**INSTRUCTIONS FOR THE TASK**
Return all of the data below verbatim and exclude every picture.

**DATA**

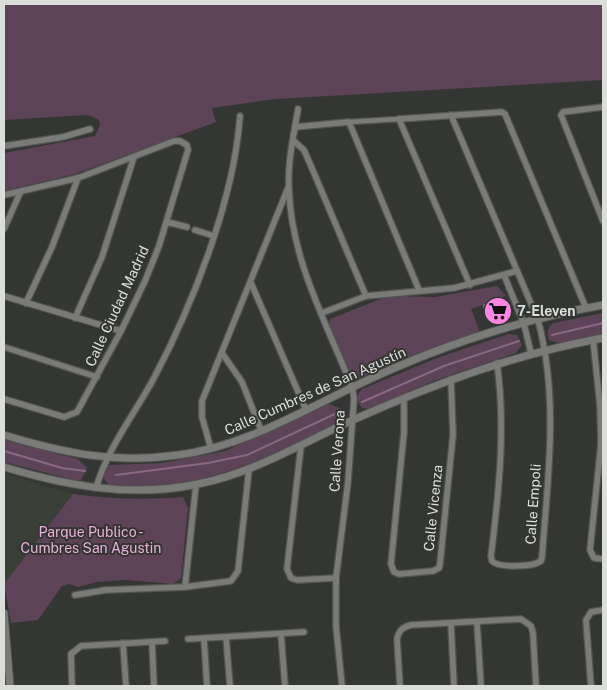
<svg xmlns="http://www.w3.org/2000/svg" width="607" height="690" viewBox="0 0 607 690" font-family="'Public Sans',sans-serif">
<rect width="100%" height="100%" fill="#333632"/>
<polygon fill="#393f36" points="4,473 73,494 4,584"/>
<g fill="#5d4357">
<polygon points="4,4 603,4 603,80 276,99 212,108 216,122 75,174 4,191 4,153 95,136 100,125 99,120 88,115 4,120"/>
<polygon points="497,286 506,296 471,309 480,332 359,379 351,375 329,324 330,319 388,296 435,297"/>
<path d="M603,313v21l-43,9 -10,-2c-4,-7 -3,-12 3,-18z"/>
<path d="M508,334l9,1 5,10 -6,8 -83,28 -62,28 -9,-1c-5,-7 -6,-13 0,-19l75,-31z"/>
<path d="M328,404l12,4 3,11 -3,4c-67,31 -136,68 -213,63 -6,0 -17,1 -21,-4 -5,-6 -1,-13 3,-17l53,-2 63,-12z"/>
<polygon points="4,440 78,459 87,468 81,480 74,480 4,462"/>
<path d="M73,494c37,5 73,6 110,3l5,11 -7,70 -8,6 -47,-4 -29,2 -19,5 -9,-3 -7,2 -24,34 -27,3 -7,-39z"/>
</g>
<g fill="none" stroke-linecap="round" stroke-linejoin="round">
<g stroke="#8b6782" stroke-width="2">
<polyline points="552,335 603,323"/>
<polyline points="362,402 444,366 519,341"/>
<polyline points="4,451 62,468 85,471"/>
<polyline points="116,475 208,463 247,455 337,413"/>
</g>
</g>
<polygon fill="#4a4d49" stroke="#7b7f7a" points="501,299 505,310 487,316 483,305"/>
<g fill="none" stroke-linecap="round" stroke-linejoin="round">
<defs>
<polyline id="pedestrian" points="349,122 399,119"/>
<g id="minor">
<polyline points="603,107 563,112 561,115 603,221"/>
<path d="M298,109c-4,26 -11,54 -9,80 2,70 37,133 63,198l2,11 -6,84 -12,96v48l6,60"/>
<path d="M451,115l87,205c21,79 10,157 4,237l-1,4c-8,6 -43,7 -49,0l-1,-5c8,-64 15,-129 6,-193"/>
<polyline points="295,127 349,122 419,290"/>
<polyline points="294,141 304,150 311,166 366,296"/>
<polyline points="4,146 63,137 90,129"/>
<polyline points="4,195 78,178 174,141 180,141 187,145 188,150 159,246 145,281 121,331 77,412 64,417 4,399"/>
<polyline points="167,222 187,227"/>
<polyline points="4,229 20,193"/>
<polyline points="195,230 214,236"/>
<polyline points="504,275 524,324 531,353"/>
<polyline points="251,283 306,410"/>
<polyline points="470,285 399,119 502,112 505,114 586,308"/>
<polyline points="4,296 121,331"/>
<polyline points="26,303 52,247 78,178"/>
<polyline points="322,313 366,296 454,288 517,271"/>
<polyline points="75,318 102,257 134,157"/>
<polyline points="593,339 600,406 601,444 590,550 594,558 603,559"/>
<polyline points="4,347 97,377"/>
<polyline points="222,353 242,382 261,430"/>
<polyline points="404,398 404,432 391,564 394,572 399,574 433,571 439,568 440,564 453,435 451,379"/>
<polyline points="301,446 287,569 291,578 297,580 336,578"/>
<polyline points="211,449 202,417 202,401 288,188"/>
<path d="M96,488c12,-41 38,-73 58,-110 39,-74 80,-178 86,-262"/>
<polyline points="185,587 196,485"/>
<polyline points="75,595 106,590 185,587 231,581 238,571 249,469"/>
<polyline points="477,623 481,686"/>
<polyline points="451,624 454,686"/>
<polyline points="281,634 285,686"/>
<polyline points="226,637 230,686"/>
<polyline points="188,639 304,632"/>
<polyline points="204,639 207,686"/>
<polyline points="152,642 154,686"/>
<polyline points="123,643 126,686"/>
<polyline points="72,686 71,654 81,646 165,641"/>
<path d="M400,686l-3,-47c2,-9 6,-12 14,-14l110,-6 10,7 2,7 3,53"/>
<polyline points="591,686 586,620 591,612 603,610"/>
</g>
<g id="tertiary">
<path d="M4,435c60,18 111,29 174,20 63,-8 119,-41 175,-68 78,-38 165,-67 250,-82"/>
<path d="M4,467c63,19 129,31 194,17 56,-11 106,-42 157,-65 81,-36 161,-65 248,-81"/>
<polyline points="4,613 10,686"/>
</g>
</defs>
<use href="#pedestrian" stroke="#515450" stroke-width="7"/>
<use href="#minor" stroke="#515450" stroke-width="8"/>
<use href="#tertiary" stroke="#515450" stroke-width="9"/>
<use href="#pedestrian" stroke="#7a7b79" stroke-width="4.5"/>
<use href="#minor" stroke="#7a7b79" stroke-width="5.5"/>
<use href="#tertiary" stroke="#7a7b79" stroke-width="7"/>
</g>
<defs>
<symbol id="supermarket-disc" viewBox="-11 -11 22 22"><circle r="9.5" fill="#fc86e4" stroke="#333632"/><path d="M-6-5.5h2.5l.6 2H6L4.5 2H-2.5L-4.4-4H-6ZM-1.5 3.2a1.3 1.3 0 1 0 .1 0ZM3 3.2a1.3 1.3 0 1 0 .1 0Z" fill="#111"/></symbol>
</defs>
<g fill-rule="evenodd">
<use href="#supermarket-disc" x="482" y="295" width="32" height="32"/>
</g>
<g text-anchor="middle" dominant-baseline="central" stroke-width="4" stroke-linejoin="round" paint-order="stroke">
<g font-size="14" fill="#dcdedb" stroke="#333632">
<text transform="translate(117 306) rotate(-65)">Calle Ciudad Madrid</text>
<text transform="translate(315 391) rotate(-24)">Calle Cumbres de San Agustín</text>
<text transform="translate(337 451) rotate(-86)">Calle Verona</text>
<text transform="translate(533 504) rotate(-86)">Calle Empoli</text>
<text transform="translate(433 508) rotate(-84)">Calle Vicenza</text>
</g>
<g font-size="14" font-weight="bold" fill="#dcdedb" stroke="#333632" text-anchor="start">
<text x="517" y="311">7-Eleven</text>
</g>
<g font-size="14" fill="#e9afdb" stroke="#333632">
<text x="91" y="532">Parque Publico -<tspan x="91" dy="16">Cumbres San Agustin</tspan></text>
</g>
</g>
<rect width="607" height="690" fill="none" stroke="#dcdedb" stroke-width="10"/>
</svg>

**RESPONSE TO THIS TASK**
<svg xmlns="http://www.w3.org/2000/svg" width="607" height="690" viewBox="0 0 607 690" font-family="'Public Sans',sans-serif">
<rect width="100%" height="100%" fill="#333632"/>
<polygon fill="#393f36" points="4,473 73,494 4,584"/>
<g fill="#5d4357">
<polygon points="4,4 603,4 603,80 276,99 212,108 216,122 75,174 4,191 4,153 95,136 100,125 99,120 88,115 4,120"/>
<polygon points="497,286 506,296 471,309 480,332 359,379 351,375 329,324 330,319 388,296 435,297"/>
<path d="M603,313v21l-43,9 -10,-2c-4,-7 -3,-12 3,-18z"/>
<path d="M508,334l9,1 5,10 -6,8 -83,28 -62,28 -9,-1c-5,-7 -6,-13 0,-19l75,-31z"/>
<path d="M328,404l12,4 3,11 -3,4c-67,31 -136,68 -213,63 -6,0 -17,1 -21,-4 -5,-6 -1,-13 3,-17l53,-2 63,-12z"/>
<polygon points="4,440 78,459 87,468 81,480 74,480 4,462"/>
<path d="M73,494c37,5 73,6 110,3l5,11 -7,70 -8,6 -47,-4 -29,2 -19,5 -9,-3 -7,2 -24,34 -27,3 -7,-39z"/>
</g>
<g fill="none" stroke-linecap="round" stroke-linejoin="round">
<g stroke="#8b6782" stroke-width="2">
<polyline points="552,335 603,323"/>
<polyline points="362,402 444,366 519,341"/>
<polyline points="4,451 62,468 85,471"/>
<polyline points="116,475 208,463 247,455 337,413"/>
</g>
</g>
<polygon fill="#4a4d49" stroke="#7b7f7a" points="501,299 505,310 487,316 483,305"/>
<g fill="none" stroke-linecap="round" stroke-linejoin="round">
<defs>
<polyline id="pedestrian" points="349,122 399,119"/>
<g id="minor">
<polyline points="603,107 563,112 561,115 603,221"/>
<path d="M298,109c-4,26 -11,54 -9,80 2,70 37,133 63,198l2,11 -6,84 -12,96v48l6,60"/>
<path d="M451,115l87,205c21,79 10,157 4,237l-1,4c-8,6 -43,7 -49,0l-1,-5c8,-64 15,-129 6,-193"/>
<polyline points="295,127 349,122 419,290"/>
<polyline points="294,141 304,150 311,166 366,296"/>
<polyline points="4,146 63,137 90,129"/>
<polyline points="4,195 78,178 174,141 180,141 187,145 188,150 159,246 145,281 121,331 77,412 64,417 4,399"/>
<polyline points="167,222 187,227"/>
<polyline points="4,229 20,193"/>
<polyline points="195,230 214,236"/>
<polyline points="504,275 524,324 531,353"/>
<polyline points="251,283 306,410"/>
<polyline points="470,285 399,119 502,112 505,114 586,308"/>
<polyline points="4,296 121,331"/>
<polyline points="26,303 52,247 78,178"/>
<polyline points="322,313 366,296 454,288 517,271"/>
<polyline points="75,318 102,257 134,157"/>
<polyline points="593,339 600,406 601,444 590,550 594,558 603,559"/>
<polyline points="4,347 97,377"/>
<polyline points="222,353 242,382 261,430"/>
<polyline points="404,398 404,432 391,564 394,572 399,574 433,571 439,568 440,564 453,435 451,379"/>
<polyline points="301,446 287,569 291,578 297,580 336,578"/>
<polyline points="211,449 202,417 202,401 288,188"/>
<path d="M96,488c12,-41 38,-73 58,-110 39,-74 80,-178 86,-262"/>
<polyline points="185,587 196,485"/>
<polyline points="75,595 106,590 185,587 231,581 238,571 249,469"/>
<polyline points="477,623 481,686"/>
<polyline points="451,624 454,686"/>
<polyline points="281,634 285,686"/>
<polyline points="226,637 230,686"/>
<polyline points="188,639 304,632"/>
<polyline points="204,639 207,686"/>
<polyline points="152,642 154,686"/>
<polyline points="123,643 126,686"/>
<polyline points="72,686 71,654 81,646 165,641"/>
<path d="M400,686l-3,-47c2,-9 6,-12 14,-14l110,-6 10,7 2,7 3,53"/>
<polyline points="591,686 586,620 591,612 603,610"/>
</g>
<g id="tertiary">
<path d="M4,435c60,18 111,29 174,20 63,-8 119,-41 175,-68 78,-38 165,-67 250,-82"/>
<path d="M4,467c63,19 129,31 194,17 56,-11 106,-42 157,-65 81,-36 161,-65 248,-81"/>
<polyline points="4,613 10,686"/>
</g>
</defs>
<use href="#pedestrian" stroke="#515450" stroke-width="7"/>
<use href="#minor" stroke="#515450" stroke-width="8"/>
<use href="#tertiary" stroke="#515450" stroke-width="9"/>
<use href="#pedestrian" stroke="#7a7b79" stroke-width="4.5"/>
<use href="#minor" stroke="#7a7b79" stroke-width="5.5"/>
<use href="#tertiary" stroke="#7a7b79" stroke-width="7"/>
</g>
<defs>
<symbol id="supermarket-disc" viewBox="-11 -11 22 22"><circle r="9.5" fill="#fc86e4" stroke="#333632"/><path d="M-6-5.5h2.5l.6 2H6L4.5 2H-2.5L-4.4-4H-6ZM-1.5 3.2a1.3 1.3 0 1 0 .1 0ZM3 3.2a1.3 1.3 0 1 0 .1 0Z" fill="#111"/></symbol>
</defs>
<g fill-rule="evenodd">
<use href="#supermarket-disc" x="482" y="295" width="32" height="32"/>
</g>
<g text-anchor="middle" dominant-baseline="central" stroke-width="4" stroke-linejoin="round" paint-order="stroke">
<g font-size="14" fill="#dcdedb" stroke="#333632">
<text transform="translate(117 306) rotate(-65)">Calle Ciudad Madrid</text>
<text transform="translate(315 391) rotate(-24)">Calle Cumbres de San Agustín</text>
<text transform="translate(337 451) rotate(-86)">Calle Verona</text>
<text transform="translate(533 504) rotate(-86)">Calle Empoli</text>
<text transform="translate(433 508) rotate(-84)">Calle Vicenza</text>
</g>
<g font-size="14" font-weight="bold" fill="#dcdedb" stroke="#333632" text-anchor="start">
<text x="517" y="311">7-Eleven</text>
</g>
<g font-size="14" fill="#e9afdb" stroke="#333632">
<text x="91" y="532">Parque Publico -<tspan x="91" dy="16">Cumbres San Agustin</tspan></text>
</g>
</g>
<rect width="607" height="690" fill="none" stroke="#dcdedb" stroke-width="10"/>
</svg>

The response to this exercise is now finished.